The new financing was aimed at enabling Zipline to continue advancing its integrated service, including its autonomy platform, aircraft, fulfilment systems, and operations.

In 2022, Zipline entered a $61 million partnership with the Government of Rwanda to add new drone delivery sites throughout the country in a bid to expand operations in the country of which Zipline expects to fly about 124 million miles through the partnership, up from the current 35 million miles.

Rwanda plans to complete close to 2 million deliveries via drone and to fly more than 200 million kilometers (over 124 million miles) in Rwanda by the year 2029.

In recent years, the model has been adopted in multiple countries on the continent and beyond including Ghana, Nigeria, Japan and United States -especially signing a Space Act Agreement big partners with US based National Aeronautics and Space Administration (NASA) to pursue a future vision of U.S. aviation that includes delivery drones and air taxis.

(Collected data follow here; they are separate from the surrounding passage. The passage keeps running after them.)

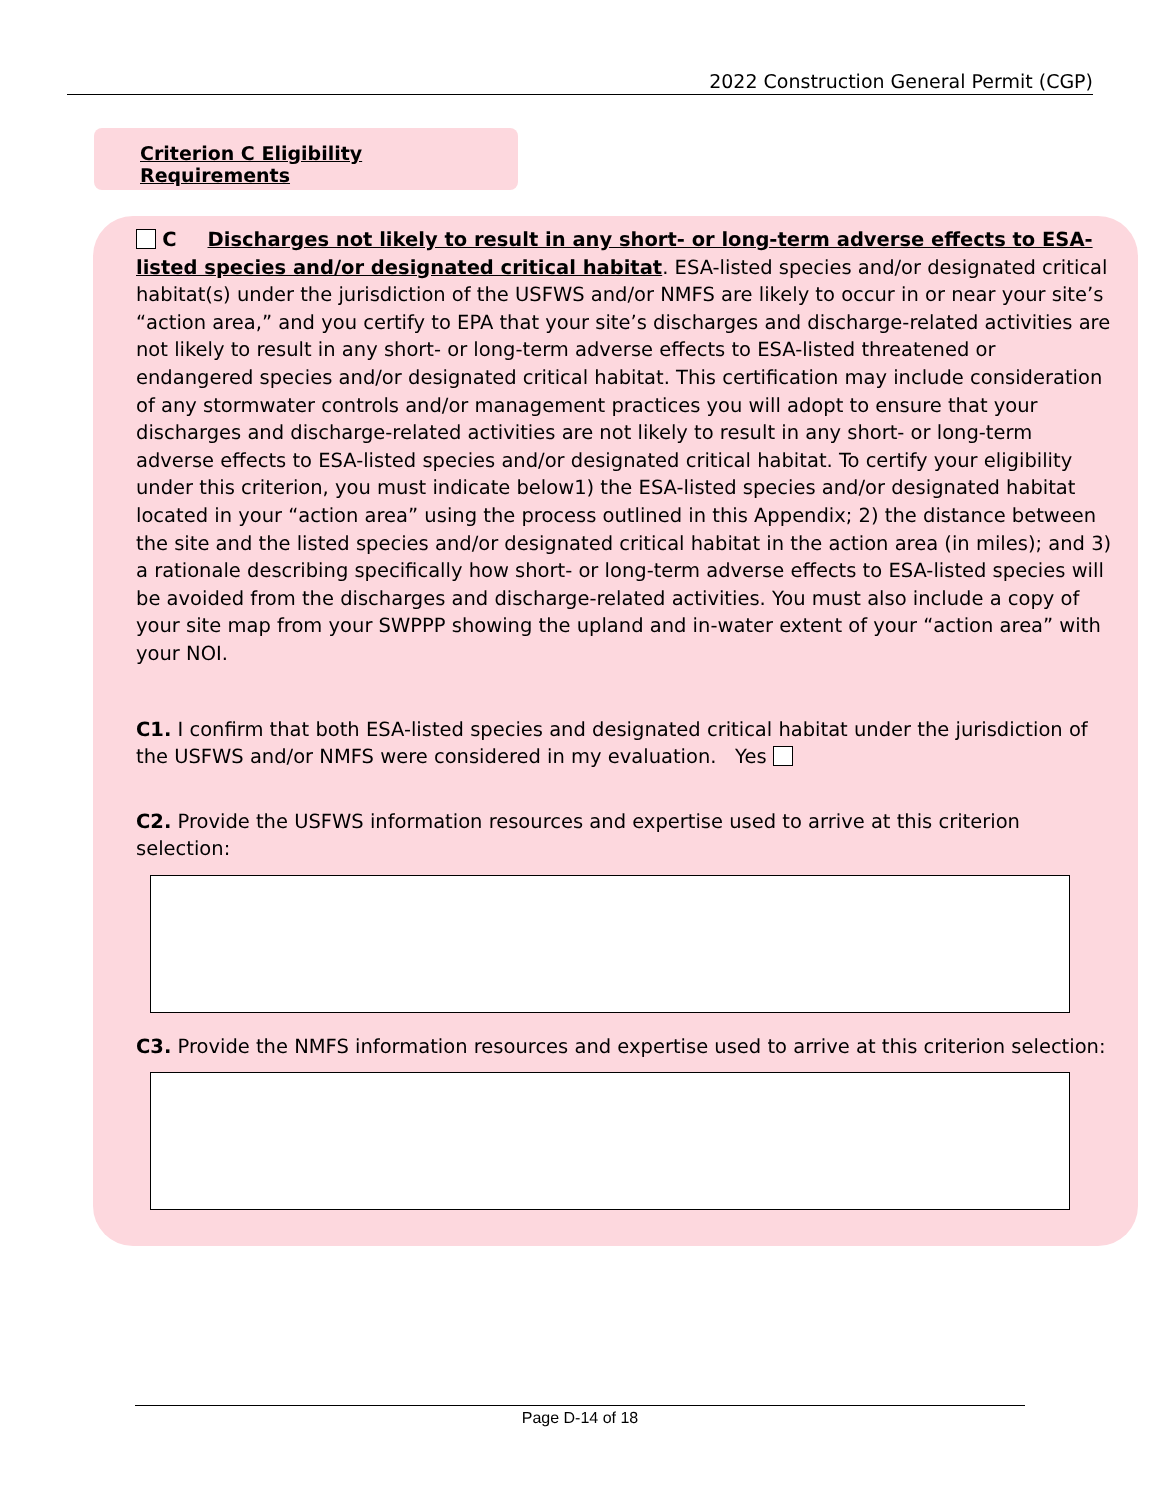2022 Construction General Permit (CGP)
Criterion C Eligibility Requirements
C Discharges not likely to result in any short- or long-term adverse effects to ESA-listed species and/or designated critical habitat. ESA-listed species and/or designated critical habitat(s) under the jurisdiction of the USFWS and/or NMFS are likely to occur in or near your site’s “action area,” and you certify to EPA that your site’s discharges and discharge-related activities are not likely to result in any short- or long-term adverse effects to ESA-listed threatened or endangered species and/or designated critical habitat. This certification may include consideration of any stormwater controls and/or management practices you will adopt to ensure that your discharges and discharge-related activities are not likely to result in any short- or long-term adverse effects to ESA-listed species and/or designated critical habitat. To certify your eligibility under this criterion, you must indicate below1) the ESA-listed species and/or designated habitat located in your “action area” using the process outlined in this Appendix; 2) the distance between the site and the listed species and/or designated critical habitat in the action area (in miles); and 3) a rationale describing specifically how short- or long-term adverse effects to ESA-listed species will be avoided from the discharges and discharge-related activities. You must also include a copy of your site map from your SWPPP showing the upland and in-water extent of your “action area” with your NOI.
C1. I confirm that both ESA-listed species and designated critical habitat under the jurisdiction of the USFWS and/or NMFS were considered in my evaluation. Yes
C2. Provide the USFWS information resources and expertise used to arrive at this criterion selection:
C3. Provide the NMFS information resources and expertise used to arrive at this criterion selection:
Page D-14 of 18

This Wednesday March 15, 2023 Zipline came up strongly unveiling its new platform that provides quiet, fast and precise autonomous delivery directly to homes in cities and suburbs. The company’s next generation home delivery platform is practically silent (designed to sound like wind rustling leaves), and is expected to deliver up to 7 times as fast as traditional automobile delivery, completing 10-mile deliveries in about 10 minutes.